Aaron Klein

By D'Anne Witkowski

Creep of the Week

All together now: "If I knew you were coming I'd have baked a cake. Unless you're gay, unless you're gay..."

That's the theme song of Sweet Cakes bakery in Gresham, Oregon who will not make you a wedding cake if you're getting gay married because: Jesus.

Granted, their website states three separate times that Sweet Cakes makes cakes "for ANY occasion." Just not gay occasions, apparently.

On Jan. 17 Sweet Cakes owner Aaron Klein told a potential lesbian customer that his business was not interested in her lesbian money and would not make a lesbian cake for her lesbian wedding. According to news reports, the lesbian's heterosexual mother had gotten her own hetero wedding cake there for her hetero wedding. It's the kind of referral many business owners would be happy to have.

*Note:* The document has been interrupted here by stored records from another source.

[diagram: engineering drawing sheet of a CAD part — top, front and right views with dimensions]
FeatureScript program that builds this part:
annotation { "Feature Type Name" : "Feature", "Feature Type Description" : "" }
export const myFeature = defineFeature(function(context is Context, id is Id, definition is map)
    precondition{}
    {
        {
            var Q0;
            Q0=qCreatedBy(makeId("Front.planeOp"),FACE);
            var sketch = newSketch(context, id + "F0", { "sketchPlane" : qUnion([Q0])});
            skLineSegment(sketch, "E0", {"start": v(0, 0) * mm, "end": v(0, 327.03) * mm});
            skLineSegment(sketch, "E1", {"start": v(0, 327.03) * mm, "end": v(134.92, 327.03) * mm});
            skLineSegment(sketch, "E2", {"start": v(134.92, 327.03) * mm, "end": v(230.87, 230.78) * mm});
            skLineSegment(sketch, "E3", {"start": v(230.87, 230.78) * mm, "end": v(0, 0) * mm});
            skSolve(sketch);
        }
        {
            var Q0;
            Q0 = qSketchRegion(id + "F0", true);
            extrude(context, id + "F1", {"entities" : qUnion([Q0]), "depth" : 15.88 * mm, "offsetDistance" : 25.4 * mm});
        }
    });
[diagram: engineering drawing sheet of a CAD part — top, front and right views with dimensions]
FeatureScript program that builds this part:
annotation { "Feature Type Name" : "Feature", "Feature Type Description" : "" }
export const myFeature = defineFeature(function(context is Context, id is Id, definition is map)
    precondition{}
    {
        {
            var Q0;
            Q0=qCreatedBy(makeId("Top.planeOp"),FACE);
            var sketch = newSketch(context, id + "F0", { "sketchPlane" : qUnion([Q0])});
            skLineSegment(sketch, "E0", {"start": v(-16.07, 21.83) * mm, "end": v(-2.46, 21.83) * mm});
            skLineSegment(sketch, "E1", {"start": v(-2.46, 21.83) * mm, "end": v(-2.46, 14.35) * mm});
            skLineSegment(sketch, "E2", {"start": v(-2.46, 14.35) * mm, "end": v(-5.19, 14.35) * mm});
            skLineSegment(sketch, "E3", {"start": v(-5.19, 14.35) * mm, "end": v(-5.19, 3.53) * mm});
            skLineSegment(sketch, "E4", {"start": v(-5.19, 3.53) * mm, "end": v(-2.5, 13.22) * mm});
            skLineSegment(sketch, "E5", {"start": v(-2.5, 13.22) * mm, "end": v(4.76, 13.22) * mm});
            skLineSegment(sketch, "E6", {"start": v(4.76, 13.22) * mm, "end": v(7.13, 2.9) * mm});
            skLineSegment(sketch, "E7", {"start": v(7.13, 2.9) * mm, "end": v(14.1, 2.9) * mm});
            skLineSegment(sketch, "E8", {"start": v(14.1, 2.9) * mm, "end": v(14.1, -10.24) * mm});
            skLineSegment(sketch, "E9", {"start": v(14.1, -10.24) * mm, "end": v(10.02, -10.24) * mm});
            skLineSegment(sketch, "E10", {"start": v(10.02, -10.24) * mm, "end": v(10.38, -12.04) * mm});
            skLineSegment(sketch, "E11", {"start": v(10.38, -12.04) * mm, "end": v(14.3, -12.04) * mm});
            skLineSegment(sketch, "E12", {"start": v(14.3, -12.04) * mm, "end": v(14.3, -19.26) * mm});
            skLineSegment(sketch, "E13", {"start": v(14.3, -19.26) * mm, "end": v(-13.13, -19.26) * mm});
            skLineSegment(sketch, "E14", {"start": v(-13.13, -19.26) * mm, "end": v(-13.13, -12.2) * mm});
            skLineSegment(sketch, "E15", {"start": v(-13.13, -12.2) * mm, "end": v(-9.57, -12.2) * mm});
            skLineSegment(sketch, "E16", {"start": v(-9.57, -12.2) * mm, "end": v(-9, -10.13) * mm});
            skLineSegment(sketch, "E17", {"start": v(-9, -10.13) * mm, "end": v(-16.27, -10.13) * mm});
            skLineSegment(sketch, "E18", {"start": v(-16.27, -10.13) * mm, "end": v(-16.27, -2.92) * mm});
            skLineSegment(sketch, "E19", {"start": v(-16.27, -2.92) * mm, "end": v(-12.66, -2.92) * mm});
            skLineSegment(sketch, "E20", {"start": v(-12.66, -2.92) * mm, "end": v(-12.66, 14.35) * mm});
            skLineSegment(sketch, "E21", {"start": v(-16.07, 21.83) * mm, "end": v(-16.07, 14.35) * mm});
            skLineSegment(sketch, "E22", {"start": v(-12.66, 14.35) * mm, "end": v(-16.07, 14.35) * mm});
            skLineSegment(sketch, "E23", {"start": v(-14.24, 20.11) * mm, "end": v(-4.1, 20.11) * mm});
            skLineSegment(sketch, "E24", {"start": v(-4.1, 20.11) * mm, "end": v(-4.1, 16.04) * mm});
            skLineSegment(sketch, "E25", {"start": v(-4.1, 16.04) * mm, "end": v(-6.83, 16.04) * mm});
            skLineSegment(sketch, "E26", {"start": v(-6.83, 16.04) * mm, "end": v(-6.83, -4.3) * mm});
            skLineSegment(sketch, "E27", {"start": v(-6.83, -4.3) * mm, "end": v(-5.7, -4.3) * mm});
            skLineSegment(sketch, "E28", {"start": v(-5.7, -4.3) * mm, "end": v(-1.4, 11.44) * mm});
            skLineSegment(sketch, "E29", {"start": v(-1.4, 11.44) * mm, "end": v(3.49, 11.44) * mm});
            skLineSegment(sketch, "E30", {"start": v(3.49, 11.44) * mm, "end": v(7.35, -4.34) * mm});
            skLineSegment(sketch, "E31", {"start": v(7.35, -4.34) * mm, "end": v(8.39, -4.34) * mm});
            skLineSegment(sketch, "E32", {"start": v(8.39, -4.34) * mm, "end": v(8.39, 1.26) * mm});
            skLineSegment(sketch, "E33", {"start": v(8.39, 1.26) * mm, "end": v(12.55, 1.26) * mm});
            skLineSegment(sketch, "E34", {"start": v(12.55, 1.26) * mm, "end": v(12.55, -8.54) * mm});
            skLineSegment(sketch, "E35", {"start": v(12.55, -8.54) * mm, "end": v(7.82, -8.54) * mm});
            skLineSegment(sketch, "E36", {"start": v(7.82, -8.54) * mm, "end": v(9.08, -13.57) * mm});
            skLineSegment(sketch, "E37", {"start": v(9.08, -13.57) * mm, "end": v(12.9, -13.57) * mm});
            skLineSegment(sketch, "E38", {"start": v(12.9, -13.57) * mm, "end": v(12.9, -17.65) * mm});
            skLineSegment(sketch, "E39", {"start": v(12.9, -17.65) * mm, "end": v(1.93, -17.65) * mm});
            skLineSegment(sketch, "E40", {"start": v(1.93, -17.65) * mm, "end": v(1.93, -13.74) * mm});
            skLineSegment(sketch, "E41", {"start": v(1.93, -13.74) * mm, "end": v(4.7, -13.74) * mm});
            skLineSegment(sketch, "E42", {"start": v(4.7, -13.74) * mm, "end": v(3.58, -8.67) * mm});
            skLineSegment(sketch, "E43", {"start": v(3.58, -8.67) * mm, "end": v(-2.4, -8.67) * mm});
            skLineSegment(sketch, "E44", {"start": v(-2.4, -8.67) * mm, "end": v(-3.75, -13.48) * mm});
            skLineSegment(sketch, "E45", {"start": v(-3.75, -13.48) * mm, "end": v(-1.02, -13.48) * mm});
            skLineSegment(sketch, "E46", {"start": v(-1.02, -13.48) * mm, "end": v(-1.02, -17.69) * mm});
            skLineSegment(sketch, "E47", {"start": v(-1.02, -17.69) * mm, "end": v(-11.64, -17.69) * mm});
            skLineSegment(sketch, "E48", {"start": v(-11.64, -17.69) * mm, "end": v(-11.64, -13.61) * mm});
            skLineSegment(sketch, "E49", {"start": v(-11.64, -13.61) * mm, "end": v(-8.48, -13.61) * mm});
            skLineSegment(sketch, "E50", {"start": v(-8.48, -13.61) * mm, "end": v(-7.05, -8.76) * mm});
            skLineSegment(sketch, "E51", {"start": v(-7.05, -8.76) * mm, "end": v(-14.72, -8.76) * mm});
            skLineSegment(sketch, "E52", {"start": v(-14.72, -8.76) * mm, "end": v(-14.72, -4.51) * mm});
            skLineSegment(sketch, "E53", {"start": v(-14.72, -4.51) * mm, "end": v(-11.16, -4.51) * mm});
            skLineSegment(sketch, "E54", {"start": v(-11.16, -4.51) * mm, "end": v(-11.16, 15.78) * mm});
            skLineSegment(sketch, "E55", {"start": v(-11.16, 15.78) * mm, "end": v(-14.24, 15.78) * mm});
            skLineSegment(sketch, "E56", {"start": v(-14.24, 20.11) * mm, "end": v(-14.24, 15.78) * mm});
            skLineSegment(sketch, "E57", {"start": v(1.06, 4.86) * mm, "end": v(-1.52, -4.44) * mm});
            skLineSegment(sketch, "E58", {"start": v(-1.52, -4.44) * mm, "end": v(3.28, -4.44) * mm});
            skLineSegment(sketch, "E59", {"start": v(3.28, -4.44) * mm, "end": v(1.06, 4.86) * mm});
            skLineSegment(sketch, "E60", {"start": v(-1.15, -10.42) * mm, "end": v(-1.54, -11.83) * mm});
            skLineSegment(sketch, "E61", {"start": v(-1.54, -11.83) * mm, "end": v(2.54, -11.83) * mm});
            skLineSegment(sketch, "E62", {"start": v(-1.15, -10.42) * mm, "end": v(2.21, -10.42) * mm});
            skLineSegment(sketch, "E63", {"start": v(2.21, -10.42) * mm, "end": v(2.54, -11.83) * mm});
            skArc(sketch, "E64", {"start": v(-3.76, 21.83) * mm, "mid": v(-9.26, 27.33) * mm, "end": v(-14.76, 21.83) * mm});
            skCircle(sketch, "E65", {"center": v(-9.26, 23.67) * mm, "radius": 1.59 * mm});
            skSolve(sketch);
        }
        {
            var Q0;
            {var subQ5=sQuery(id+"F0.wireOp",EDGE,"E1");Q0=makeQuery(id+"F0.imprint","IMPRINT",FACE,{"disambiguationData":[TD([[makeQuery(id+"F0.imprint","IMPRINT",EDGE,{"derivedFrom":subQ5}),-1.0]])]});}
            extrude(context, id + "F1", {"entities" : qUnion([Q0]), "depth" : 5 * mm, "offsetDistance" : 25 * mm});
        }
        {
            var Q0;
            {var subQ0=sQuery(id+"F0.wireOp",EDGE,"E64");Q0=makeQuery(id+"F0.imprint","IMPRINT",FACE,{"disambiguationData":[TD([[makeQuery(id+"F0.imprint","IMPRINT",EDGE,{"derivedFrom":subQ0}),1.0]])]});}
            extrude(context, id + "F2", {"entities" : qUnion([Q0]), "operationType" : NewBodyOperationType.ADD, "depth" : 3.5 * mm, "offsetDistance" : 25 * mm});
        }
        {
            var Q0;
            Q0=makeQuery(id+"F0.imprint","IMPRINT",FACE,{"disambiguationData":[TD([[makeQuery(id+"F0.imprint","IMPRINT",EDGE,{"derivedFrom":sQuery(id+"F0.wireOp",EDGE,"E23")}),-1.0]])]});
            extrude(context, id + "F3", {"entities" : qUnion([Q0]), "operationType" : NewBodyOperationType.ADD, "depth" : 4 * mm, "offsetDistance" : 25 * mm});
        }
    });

But not Klein who, according to him, told the ladies he was sorry for wasting their time, or according to the ladies, told them they were "abominations unto the lord."

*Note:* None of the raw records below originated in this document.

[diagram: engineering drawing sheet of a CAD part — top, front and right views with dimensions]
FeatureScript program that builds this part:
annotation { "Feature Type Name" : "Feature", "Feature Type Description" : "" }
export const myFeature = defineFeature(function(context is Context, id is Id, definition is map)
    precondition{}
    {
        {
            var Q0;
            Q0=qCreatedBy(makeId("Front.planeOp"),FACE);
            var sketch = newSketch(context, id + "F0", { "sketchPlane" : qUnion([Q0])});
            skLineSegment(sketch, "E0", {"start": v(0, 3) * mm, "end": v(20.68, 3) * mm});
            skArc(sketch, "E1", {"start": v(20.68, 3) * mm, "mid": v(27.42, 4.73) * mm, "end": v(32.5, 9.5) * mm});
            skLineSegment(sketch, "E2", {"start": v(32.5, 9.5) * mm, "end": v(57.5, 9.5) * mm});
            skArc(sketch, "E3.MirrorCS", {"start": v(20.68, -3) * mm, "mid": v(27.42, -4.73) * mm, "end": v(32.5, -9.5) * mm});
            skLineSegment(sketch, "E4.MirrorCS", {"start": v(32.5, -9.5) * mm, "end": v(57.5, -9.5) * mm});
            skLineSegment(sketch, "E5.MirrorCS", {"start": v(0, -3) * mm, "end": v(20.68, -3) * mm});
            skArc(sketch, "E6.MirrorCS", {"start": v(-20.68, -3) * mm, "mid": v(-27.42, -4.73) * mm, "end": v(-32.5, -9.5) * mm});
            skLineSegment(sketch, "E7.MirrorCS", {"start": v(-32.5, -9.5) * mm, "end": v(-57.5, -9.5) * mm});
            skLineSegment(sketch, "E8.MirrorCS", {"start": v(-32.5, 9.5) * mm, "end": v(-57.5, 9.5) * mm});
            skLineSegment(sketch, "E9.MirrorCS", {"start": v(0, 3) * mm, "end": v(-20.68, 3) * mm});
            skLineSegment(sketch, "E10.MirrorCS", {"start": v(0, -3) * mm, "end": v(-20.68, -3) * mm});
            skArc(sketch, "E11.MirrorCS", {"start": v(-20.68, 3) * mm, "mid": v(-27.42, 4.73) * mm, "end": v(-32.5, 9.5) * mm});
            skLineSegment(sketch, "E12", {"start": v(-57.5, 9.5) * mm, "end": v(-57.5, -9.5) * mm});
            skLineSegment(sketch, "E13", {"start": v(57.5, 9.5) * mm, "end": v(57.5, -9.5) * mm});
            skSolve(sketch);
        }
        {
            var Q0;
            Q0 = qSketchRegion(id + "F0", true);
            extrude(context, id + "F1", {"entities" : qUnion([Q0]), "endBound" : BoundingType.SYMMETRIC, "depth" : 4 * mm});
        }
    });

Either way, he refused their business solely because they were gay. (Although, in the bakery's defense, their homepage says, "NO BOX CAKES!" which could be interpreted as anti-lesbian).

And so the couple filed a complaint with the state attorney general's office because Oregon, unlike many states, includes sexual orientation in their non-discrimination law, which says a business can't deny "full and equal accommodations" to people just because the owner thinks God is telling him to.

"I believe marriage is a religious institution between a man and woman as stated in the Bible," Klein told The Oregonian. "When someone tells me that their definition is something different, I strongly disagree. I don't think I should be penalized for that."

That's how laws work, right? We pick and choose the ones we want and don't want to follow according to what we "strongly disagree" with? Which means since I strongly disagree with the law against marriage equality in my home state of Michigan, I can totally just abracadabra be legally married to my wife because I said so.

Not surprisingly, Klein's refusal and the resulting legal action has received a lot of outrage both in favor of the baker and in favor of the lesbian couple. People are all, "Just go to a different bakery." And, "I'm going to buy and eat all the Sweet Cakes cupcakes I can fit into my gay-hating mouth." And, "You show 'em, ladies! Stick it to the homophobes."

It's true that there are plenty of bakeries in Oregon who'd happily bake lesbians a cake as fast as they can. It's also true that Klein is entitled to his opinion. But he isn't entitled to break the law and discriminate based on sexual orientation, just like he isn't entitled to refuse to make a cake for a Bat Mitzvah because he believes the Jews killed Jesus or something.

And don't try telling me it's not the same thing, as if one is just exercising your first amendment rights and the other is "real" discrimination. To make that claim is to devalue gay and lesbian people and sanction the discrimination they face.

During a TV news interview Klein told the reporter that he'd rather go out of business than make cakes for same-sex weddings. That certainly is his choice to make. And in a state with just laws, that is a chance a business owner who discriminates against gays and lesbians should have to face. Discrimination should have consequences.

As for the Sweet Cakes supporters who are devouring pastries in a show of anti-gay solidarity, I could've sworn the Bible said something about gluttony.